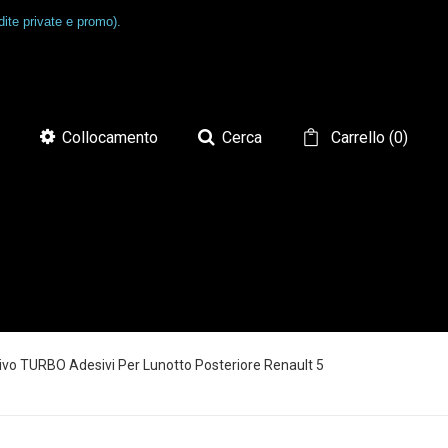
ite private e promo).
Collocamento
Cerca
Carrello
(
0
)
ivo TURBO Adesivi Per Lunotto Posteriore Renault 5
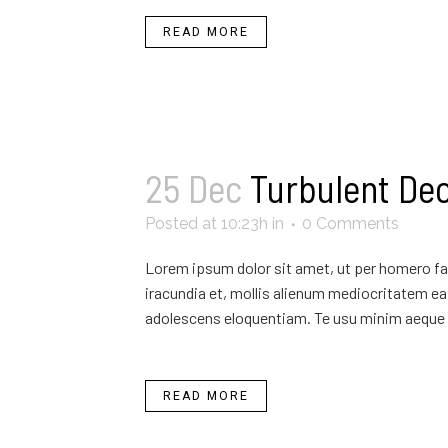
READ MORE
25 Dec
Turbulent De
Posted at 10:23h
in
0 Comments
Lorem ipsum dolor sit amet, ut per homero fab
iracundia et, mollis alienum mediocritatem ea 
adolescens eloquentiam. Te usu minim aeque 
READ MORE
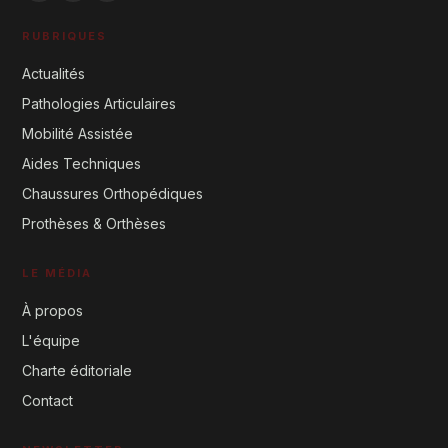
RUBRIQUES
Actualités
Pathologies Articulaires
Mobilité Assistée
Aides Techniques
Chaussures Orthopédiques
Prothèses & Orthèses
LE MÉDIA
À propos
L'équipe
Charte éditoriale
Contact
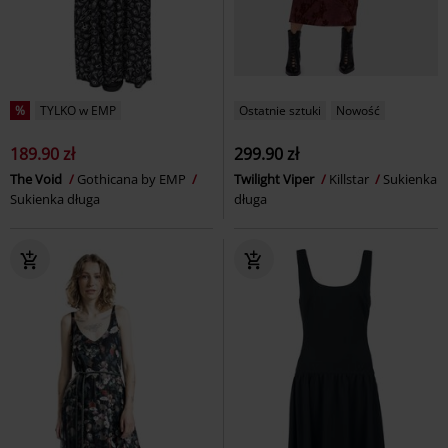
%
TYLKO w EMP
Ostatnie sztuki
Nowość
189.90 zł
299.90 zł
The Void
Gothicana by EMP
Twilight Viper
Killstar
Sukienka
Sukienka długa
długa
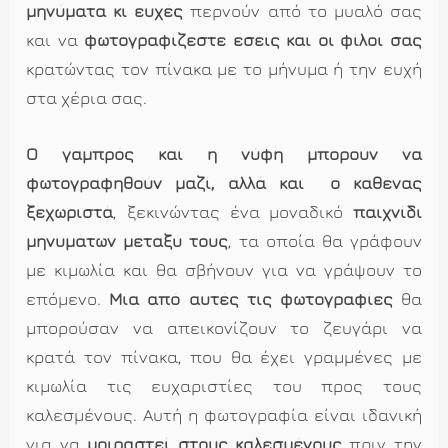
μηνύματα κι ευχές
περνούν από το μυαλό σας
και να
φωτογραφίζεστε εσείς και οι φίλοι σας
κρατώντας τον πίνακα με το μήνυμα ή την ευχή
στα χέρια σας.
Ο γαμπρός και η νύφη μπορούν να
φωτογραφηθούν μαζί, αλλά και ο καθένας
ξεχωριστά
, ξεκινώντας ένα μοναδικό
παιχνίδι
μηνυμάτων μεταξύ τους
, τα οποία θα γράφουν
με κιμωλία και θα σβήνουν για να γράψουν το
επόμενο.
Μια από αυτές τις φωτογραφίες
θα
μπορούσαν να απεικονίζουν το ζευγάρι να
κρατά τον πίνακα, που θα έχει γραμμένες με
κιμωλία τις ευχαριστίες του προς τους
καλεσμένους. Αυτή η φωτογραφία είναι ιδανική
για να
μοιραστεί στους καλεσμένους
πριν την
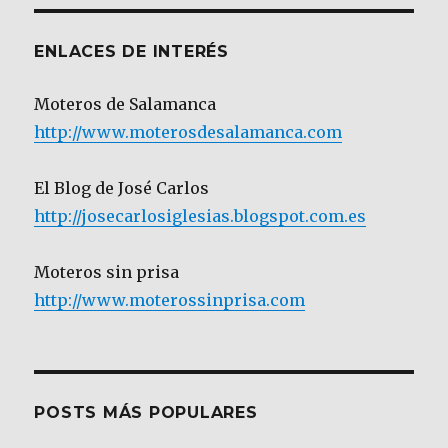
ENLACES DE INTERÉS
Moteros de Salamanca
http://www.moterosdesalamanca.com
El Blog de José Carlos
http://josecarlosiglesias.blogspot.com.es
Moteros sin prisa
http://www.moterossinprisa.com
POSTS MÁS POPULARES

DIRECTIONS: Repeat exactly the lines in the entries from the one containing "ξεκινώντας ένα μοναδικό" to the final line, inclusive, and nothing beyond them; skip pictures.

TASK OUTPUT:
, ξεκινώντας ένα μοναδικό
παιχνίδι
μηνυμάτων μεταξύ τους
, τα οποία θα γράφουν
με κιμωλία και θα σβήνουν για να γράψουν το
επόμενο.
Μια από αυτές τις φωτογραφίες
θα
μπορούσαν να απεικονίζουν το ζευγάρι να
κρατά τον πίνακα, που θα έχει γραμμένες με
κιμωλία τις ευχαριστίες του προς τους
καλεσμένους. Αυτή η φωτογραφία είναι ιδανική
για να
μοιραστεί στους καλεσμένους
πριν την
ENLACES DE INTERÉS
Moteros de Salamanca
http://www.moterosdesalamanca.com
El Blog de José Carlos
http://josecarlosiglesias.blogspot.com.es
Moteros sin prisa
http://www.moterossinprisa.com
POSTS MÁS POPULARES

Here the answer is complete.